>>>>

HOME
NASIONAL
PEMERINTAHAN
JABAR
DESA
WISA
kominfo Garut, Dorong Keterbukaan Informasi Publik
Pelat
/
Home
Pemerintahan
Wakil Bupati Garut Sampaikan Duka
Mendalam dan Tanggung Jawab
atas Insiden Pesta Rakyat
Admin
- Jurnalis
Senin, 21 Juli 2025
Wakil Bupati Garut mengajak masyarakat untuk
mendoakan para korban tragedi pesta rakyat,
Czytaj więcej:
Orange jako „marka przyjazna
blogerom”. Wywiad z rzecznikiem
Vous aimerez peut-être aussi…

<<<<
>>>>

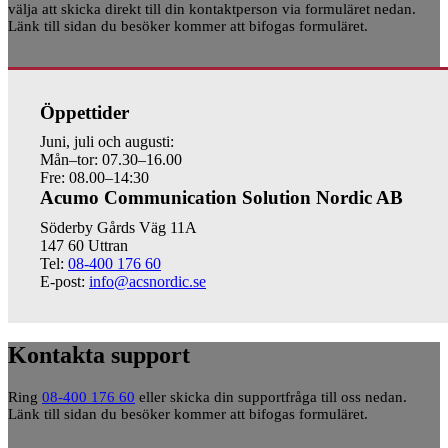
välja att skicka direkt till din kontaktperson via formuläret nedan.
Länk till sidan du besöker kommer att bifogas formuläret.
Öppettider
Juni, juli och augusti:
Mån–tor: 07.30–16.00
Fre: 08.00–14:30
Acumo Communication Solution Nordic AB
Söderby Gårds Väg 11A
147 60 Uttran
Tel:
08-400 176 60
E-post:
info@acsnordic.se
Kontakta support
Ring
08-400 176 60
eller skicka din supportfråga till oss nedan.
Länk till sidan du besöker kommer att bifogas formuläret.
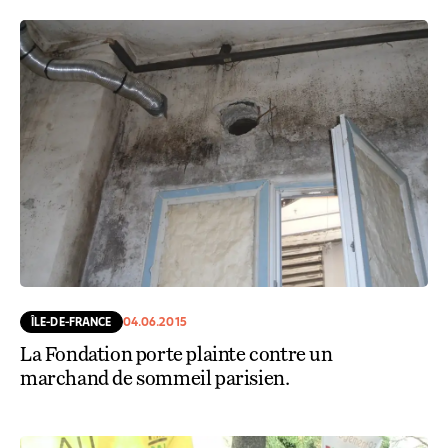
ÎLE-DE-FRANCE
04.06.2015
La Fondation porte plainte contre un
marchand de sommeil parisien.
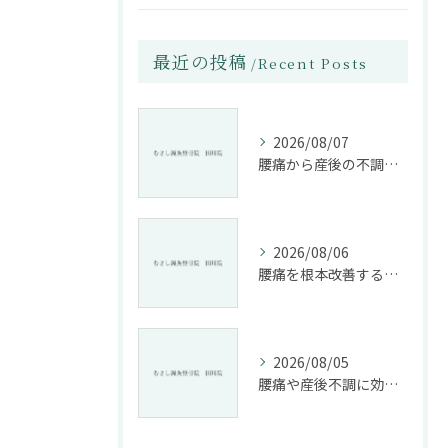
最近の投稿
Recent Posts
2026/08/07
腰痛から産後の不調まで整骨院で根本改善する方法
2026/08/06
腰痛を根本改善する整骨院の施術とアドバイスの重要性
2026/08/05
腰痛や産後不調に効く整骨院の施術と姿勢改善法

<<<<
>>>>

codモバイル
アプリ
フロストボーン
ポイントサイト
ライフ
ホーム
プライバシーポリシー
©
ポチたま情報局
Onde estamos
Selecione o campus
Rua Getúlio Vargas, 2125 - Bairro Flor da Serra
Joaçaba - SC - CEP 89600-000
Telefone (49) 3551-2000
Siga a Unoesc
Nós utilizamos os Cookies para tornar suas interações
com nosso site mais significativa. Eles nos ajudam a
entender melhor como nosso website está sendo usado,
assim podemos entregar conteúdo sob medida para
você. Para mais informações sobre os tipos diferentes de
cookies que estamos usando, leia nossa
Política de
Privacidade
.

<<<<

__EXERCISE DESCRIPTION__
Rewrite the section of the entries that opens with the line containing "ÎLE-DE-FRANCE" and closes with the line containing "腰痛や産後不調に効く整骨院の施術と姿勢改善法", substituting "Latest Posts" for "Recent Posts" and leaving everything else unchanged. Leave the pictures out of your answer.

__WRITTEN REPLY__
ÎLE-DE-FRANCE
04.06.2015
La Fondation porte plainte contre un
marchand de sommeil parisien.
最近の投稿
Latest Posts
2026/08/07
腰痛から産後の不調まで整骨院で根本改善する方法
2026/08/06
腰痛を根本改善する整骨院の施術とアドバイスの重要性
2026/08/05
腰痛や産後不調に効く整骨院の施術と姿勢改善法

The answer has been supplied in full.